**Your task:**
Skip the images and restate every line of the records exactly.

**The input:**
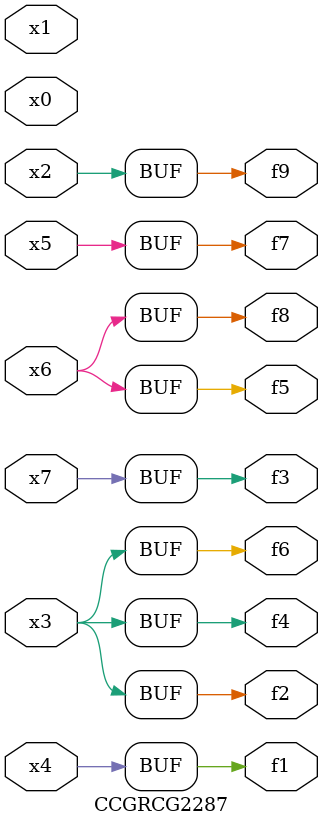
<source format=v>
module CCGRCG2287(
	input x0, x1, x2, x3, x4, x5, x6, x7,
	output f1, f2, f3, f4, f5, f6, f7, f8, f9
);
	assign f1 = x4;
	assign f2 = x3;
	assign f3 = x7;
	assign f4 = x3;
	assign f5 = x6;
	assign f6 = x3;
	assign f7 = x5;
	assign f8 = x6;
	assign f9 = x2;
endmodule

</source>
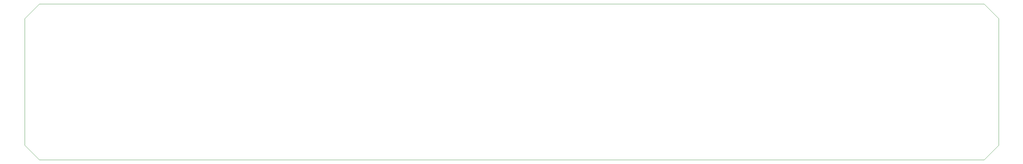
<source format=gbr>
G04 #@! TF.GenerationSoftware,KiCad,Pcbnew,(5.1.5)-3*
G04 #@! TF.CreationDate,2020-07-15T05:41:28-07:00*
G04 #@! TF.ProjectId,pcb,7063622e-6b69-4636-9164-5f7063625858,rev?*
G04 #@! TF.SameCoordinates,Original*
G04 #@! TF.FileFunction,Profile,NP*
%FSLAX46Y46*%
G04 Gerber Fmt 4.6, Leading zero omitted, Abs format (unit mm)*
G04 Created by KiCad (PCBNEW (5.1.5)-3) date 2020-07-15 05:41:28*
%MOMM*%
%LPD*%
G04 APERTURE LIST*
%ADD10C,0.120000*%
%ADD11C,0.050000*%
G04 APERTURE END LIST*
D10*
X275590000Y-116840000D02*
X279400000Y-113030000D01*
X275590000Y-76200000D02*
X279400000Y-80010000D01*
X25400000Y-113030000D02*
X29210000Y-116840000D01*
X29210000Y-76200000D02*
X25400000Y-80010000D01*
D11*
X25400000Y-80010000D02*
X25400000Y-113030000D01*
X29210000Y-116840000D02*
X275590000Y-116840000D01*
X279400000Y-80010000D02*
X279400000Y-113030000D01*
X29210000Y-76200000D02*
X275590000Y-76200000D01*
M02*

</source>
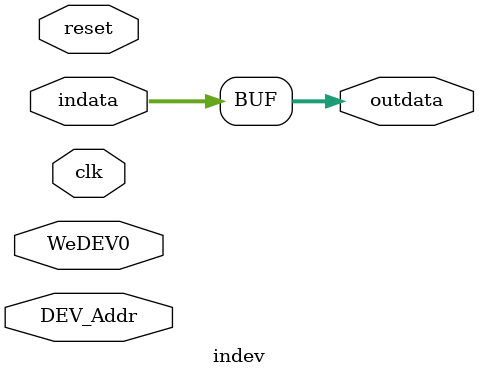
<source format=v>
module indev(clk,reset,WeDEV0,DEV_Addr,indata,outdata);
  input clk,reset,WeDEV0;
  input [1:0] DEV_Addr;
  input [31:0] indata;
  output [31:0] outdata;
  wire [31:0] outdata;
  assign outdata=indata;
endmodule

</source>
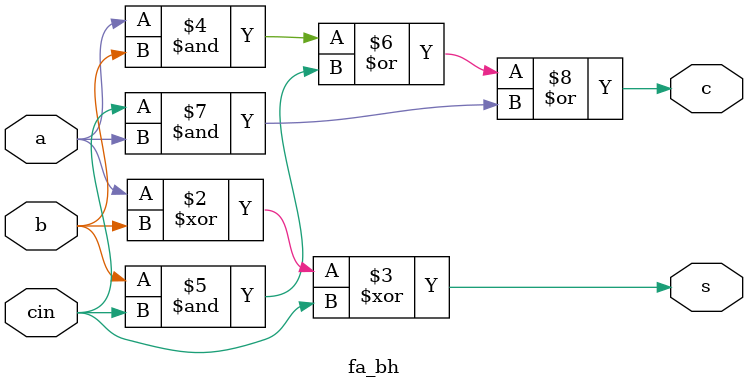
<source format=v>
module fa_bh(s,c,a,b,cin);
  input a,b,cin;
  output reg s,c;
  always @(*)
    begin
      s=a^b^cin;
      c=a&b|b&cin|cin&a;
    end
endmodule

</source>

**Solved exercise:**
<source format=v>
module CCGRCG2287(
	input x0, x1, x2, x3, x4, x5, x6, x7,
	output f1, f2, f3, f4, f5, f6, f7, f8, f9
);
	assign f1 = x4;
	assign f2 = x3;
	assign f3 = x7;
	assign f4 = x3;
	assign f5 = x6;
	assign f6 = x3;
	assign f7 = x5;
	assign f8 = x6;
	assign f9 = x2;
endmodule

</source>
<source format=gbr>
G04 #@! TF.GenerationSoftware,KiCad,Pcbnew,(5.1.5)-3*
G04 #@! TF.CreationDate,2020-07-15T05:41:28-07:00*
G04 #@! TF.ProjectId,pcb,7063622e-6b69-4636-9164-5f7063625858,rev?*
G04 #@! TF.SameCoordinates,Original*
G04 #@! TF.FileFunction,Profile,NP*
%FSLAX46Y46*%
G04 Gerber Fmt 4.6, Leading zero omitted, Abs format (unit mm)*
G04 Created by KiCad (PCBNEW (5.1.5)-3) date 2020-07-15 05:41:28*
%MOMM*%
%LPD*%
G04 APERTURE LIST*
%ADD10C,0.120000*%
%ADD11C,0.050000*%
G04 APERTURE END LIST*
D10*
X275590000Y-116840000D02*
X279400000Y-113030000D01*
X275590000Y-76200000D02*
X279400000Y-80010000D01*
X25400000Y-113030000D02*
X29210000Y-116840000D01*
X29210000Y-76200000D02*
X25400000Y-80010000D01*
D11*
X25400000Y-80010000D02*
X25400000Y-113030000D01*
X29210000Y-116840000D02*
X275590000Y-116840000D01*
X279400000Y-80010000D02*
X279400000Y-113030000D01*
X29210000Y-76200000D02*
X275590000Y-76200000D01*
M02*

</source>
<source format=v>
module indev(clk,reset,WeDEV0,DEV_Addr,indata,outdata);
  input clk,reset,WeDEV0;
  input [1:0] DEV_Addr;
  input [31:0] indata;
  output [31:0] outdata;
  wire [31:0] outdata;
  assign outdata=indata;
endmodule

</source>
<source format=v>
module fa_bh(s,c,a,b,cin);
  input a,b,cin;
  output reg s,c;
  always @(*)
    begin
      s=a^b^cin;
      c=a&b|b&cin|cin&a;
    end
endmodule

</source>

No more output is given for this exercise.